The White House and Congress should do a better job of considering the foreign policy implications of making billion-dollar arms sales to the Middle East, says the
Government Accountability Office (GAO).
The report reviewed sales from 2005-2009 to the Persian Gulf states of Saudi Arabia, the United Arab Emirates (UAE), Bahrain, Kuwait, Oman and Qatar, all of which are allies of the United States, but none of which meets the standards of a modern democracy. The U.S. made arms transfers to the region using two programs: Foreign Military Sales, which are overseen by the Department of Defense, and commercial sales, which are reviewed by the Department of State. For all such sales to be approved, Defense and State are supposed to prove that the sales advance U.S. foreign policy and national security goals.

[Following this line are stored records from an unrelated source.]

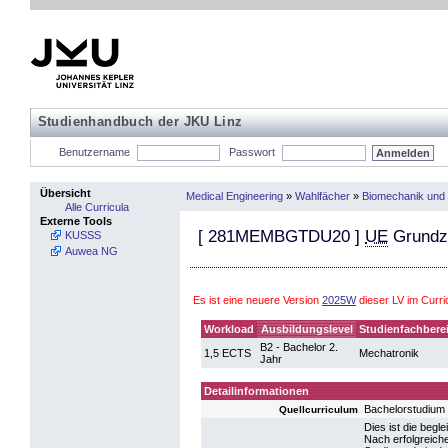
Studienhandbuch der JKU Linz
Benutzername
Passwort
Übersicht
Medical Engineering
»
Wahlfächer
»
Biomechanik und 
Alle Curricula
Externe Tools
[
281MEMBGTDU20
]
UE
Grundzü
KUSSS
Auwea NG
Es ist eine neuere Version
2025W
dieser LV im Curr
Workload
Ausbildungslevel
Studienfachbere
B2 - Bachelor 2.
1,5 ECTS
Mechatronik
Jahr
Detailinformationen
Bachelorstudium
Quellcurriculum
Dies ist die beg
Nach erfolgreiche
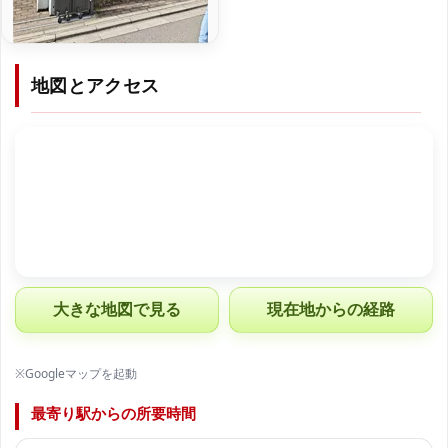
地図とアクセス
大きな地図で見る
現在地からの経路
※Googleマップを起動
最寄り駅からの所要時間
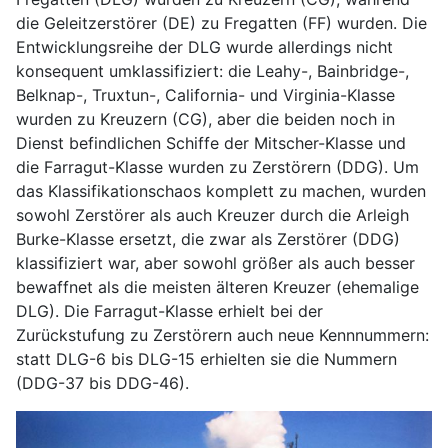
die Geleitzerstörer (DE) zu Fregatten (FF) wurden. Die
Entwicklungsreihe der DLG wurde allerdings nicht
konsequent umklassifiziert: die Leahy-, Bainbridge-,
Belknap-, Truxtun-, California- und Virginia-Klasse
wurden zu Kreuzern (CG), aber die beiden noch in
Dienst befindlichen Schiffe der Mitscher-Klasse und
die Farragut-Klasse wurden zu Zerstörern (DDG). Um
das Klassifikationschaos komplett zu machen, wurden
sowohl Zerstörer als auch Kreuzer durch die Arleigh
Burke-Klasse ersetzt, die zwar als Zerstörer (DDG)
klassifiziert war, aber sowohl größer als auch besser
bewaffnet als die meisten älteren Kreuzer (ehemalige
DLG). Die Farragut-Klasse erhielt bei der
Zurückstufung zu Zerstörern auch neue Kennnummern:
statt DLG-6 bis DLG-15 erhielten sie die Nummern
(DDG-37 bis DDG-46).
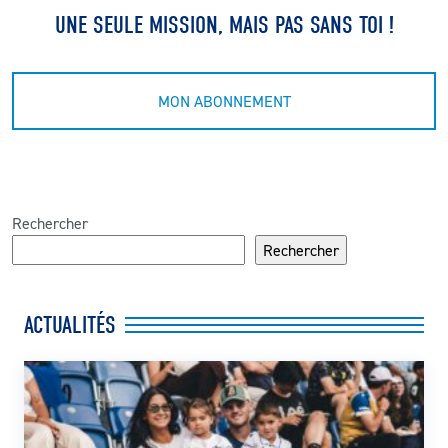
UNE SEULE MISSION, MAIS PAS SANS TOI !
CLUB
CONTACT
MON ABONNEMENT
ACTUALITÉS
LS E-SHOP
Rechercher
L’APP DU LS
Rechercher
LS ACADEMY CAMPS
ACTUALITÉS
MATCH DES CELEBRITES
PRESSE ET MEDIAS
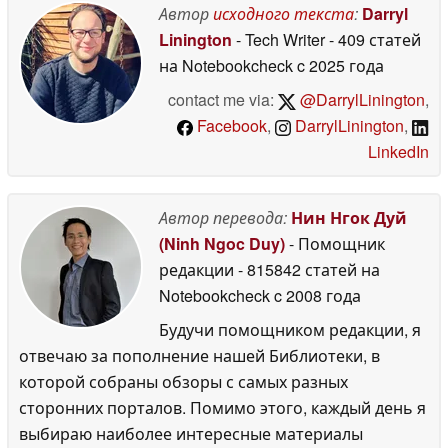
Автор
исходного текста
:
Darryl
13 May 2026
Linington
- Tech Writer
- 409 статей
на Notebookcheck
c 2025 года
contact me via:
@DarrylLinington
,
Facebook
,
DarrylLinington
,
LinkedIn
Автор перевода:
Нин Нгок Дуй
(Ninh Ngoc Duy)
- Помощник
редакции
- 815842 статей на
Notebookcheck
c 2008 года
Будучи помощником редакции, я
отвечаю за пополнение нашей Библиотеки, в
которой собраны обзоры с самых разных
сторонних порталов. Помимо этого, каждый день я
выбираю наиболее интересные материалы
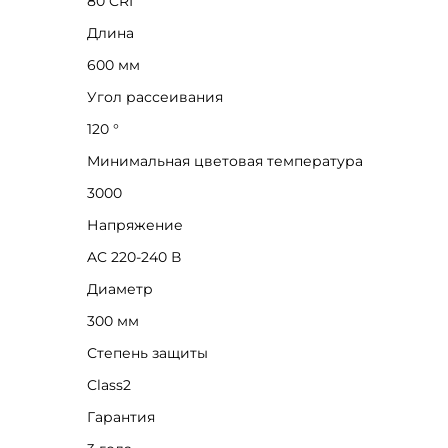
80 CRI
Длина
600 мм
Угол рассеивания
120 °
Минимальная цветовая температура
3000
Напряжение
AC 220-240 В
Диаметр
300 мм
Степень защиты
Class2
Гарантия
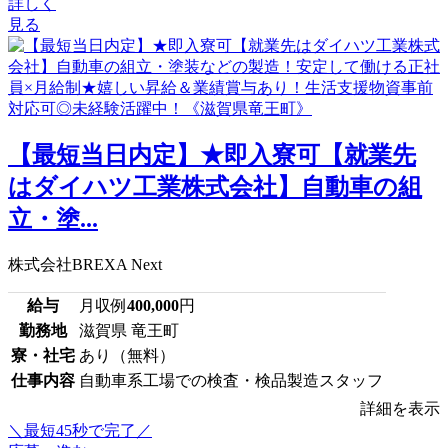
詳しく
見る
【最短当日内定】★即入寮可【就業先
はダイハツ工業株式会社】自動車の組
立・塗...
株式会社BREXA Next
給与
月収例
400,000
円
勤務地
滋賀県 竜王町
寮・社宅
あり（無料）
仕事内容
自動車系工場での検査・検品製造スタッフ
詳細を表示
＼最短45秒で完了／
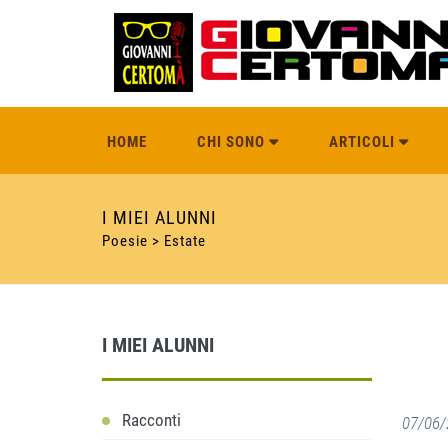
HOME
CHI SONO
ARTICOLI
I MIEI ALUNNI
Poesie > Estate
I MIEI ALUNNI
Racconti
07/06/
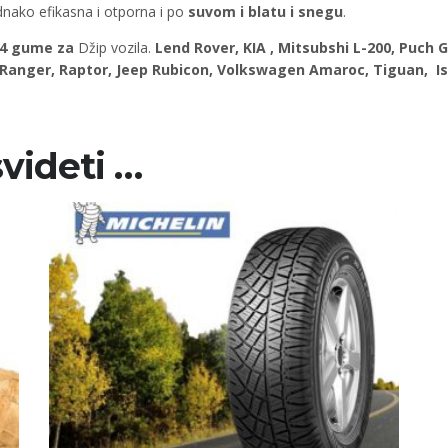
dnako efikasna i otporna i po
suvom i blatu i snegu
.
4 gume za
Džip vozila.
Lend Rover, KIA , Mitsubshi L-200, Puch G
 Ranger, Raptor, Jeep Rubicon, Volkswagen Amaroc, Tiguan, Is
videti …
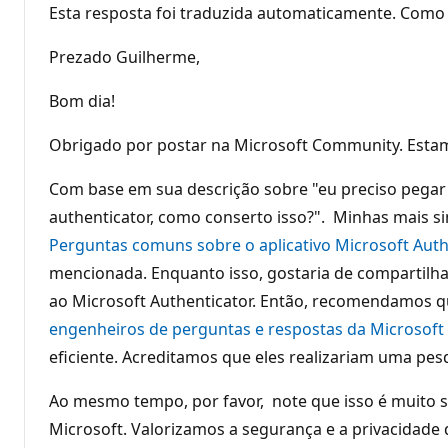
Esta resposta foi traduzida automaticamente. Como 
Prezado Guilherme,
Bom dia!
Obrigado por postar na Microsoft Community. Estam
Com base em sua descrição sobre "eu preciso pegar
authenticator, como conserto isso?". Minhas mais sin
Perguntas comuns sobre o aplicativo Microsoft Auth
mencionada. Enquanto isso, gostaria de compartilh
ao Microsoft Authenticator. Então, recomendamos q
engenheiros de perguntas e respostas da Microsoft
eficiente. Acreditamos que eles realizariam uma pe
Ao mesmo tempo, por favor, note que isso é muito se
Microsoft. Valorizamos a segurança e a privacidade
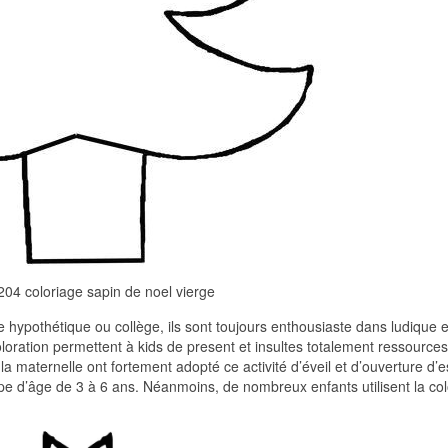
204 coloriage sapin de noel vierge
 hypothétique ou collège, ils sont toujours enthousiaste dans ludique e
 coloration permettent à kids de present et insultes totalement ressources
a maternelle ont fortement adopté ce activité d’éveil et d’ouverture d’esp
pe d’âge de 3 à 6 ans. Néanmoins, de nombreux enfants utilisent la col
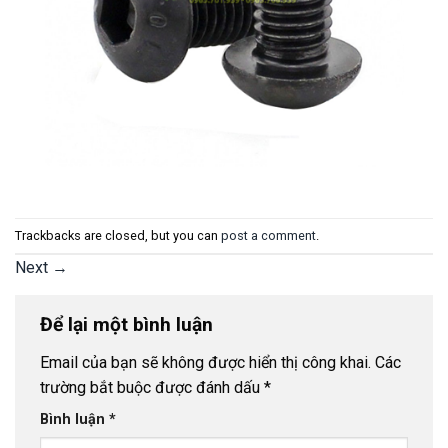
Trackbacks are closed, but you can
post a comment
.
Next
→
Để lại một bình luận
Email của bạn sẽ không được hiển thị công khai.
Các
trường bắt buộc được đánh dấu
*
Bình luận
*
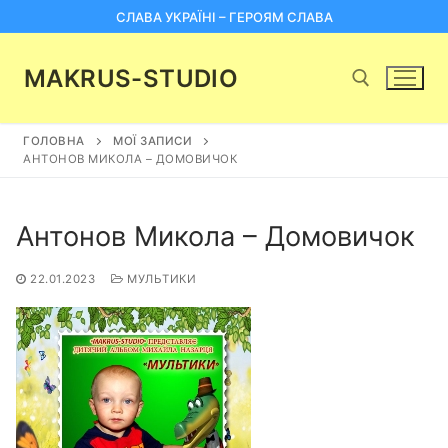
Перейти
СЛАВА УКРАЇНІ – ГЕРОЯМ СЛАВА
до
вмісту
MAKRUS-STUDIO
ГОЛОВНА
МОЇ ЗАПИСИ
Пошук:
АНТОНОВ МИКОЛА – ДОМОВИЧОК
Антонов Микола – Домовичок
22.01.2023
МУЛЬТИКИ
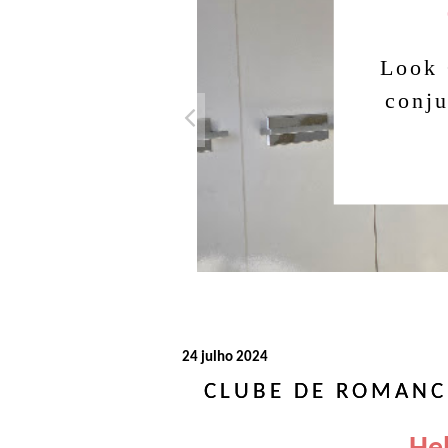
Açuc
Natur
Bal
24 julho 2024
CLUBE DE ROMANCE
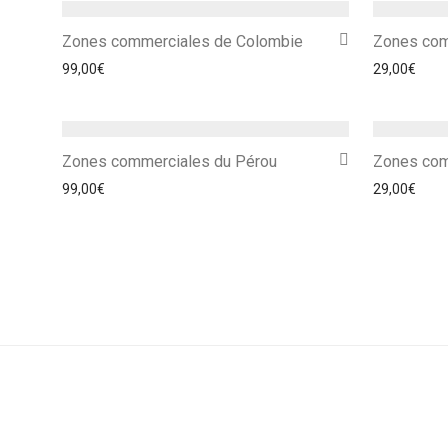
Zones commerciales de Colombie
Zones com
99,00
€
29,00
€
Zones commerciales du Pérou
Zones com
99,00
€
29,00
€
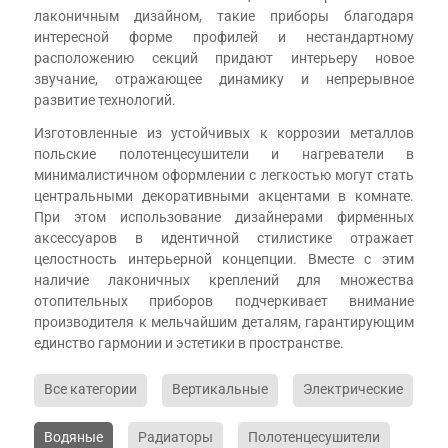
лаконичным дизайном, такие приборы благодаря
интересной форме профилей и нестандартному
расположению секций придают интерьеру новое
звучание, отражающее динамику и непрерывное
развитие технологий.
Изготовленные из устойчивых к коррозии металлов
польские полотенцесушители и нагреватели в
минималистичном оформлении с легкостью могут стать
центральными декоративными акцентами в комнате.
При этом использование дизайнерами фирменных
аксессуаров в идентичной стилистике отражает
целостность интерьерной концепции. Вместе с этим
наличие лаконичных креплений для множества
отопительных приборов подчеркивает внимание
производителя к мельчайшим деталям, гарантирующим
единство гармонии и эстетики в пространстве.
Все категории
Вертикальные
Электрические
Водяные
Радиаторы
Полотенцесушители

However, the GAO determined that in most cases no such determination was made, and it questioned whether the deals really were in the national interest of the United States. In its
report the watchdog agency remarked: “U.S. priorities are not consistently considered before such sales are authorized.”
The assessment comes at a time when the Obama administration is proposing to sell $4.2 billion in weapons to
Iraq, including 18 F-16 fighter jets, Sidewinder air-to-air missiles, laser-guided bombs and reconnaissance equipment. The administration also wants to deliver an even larger package of aircraft and defense equipment to
Saudi Arabia, worth more than $60 billion.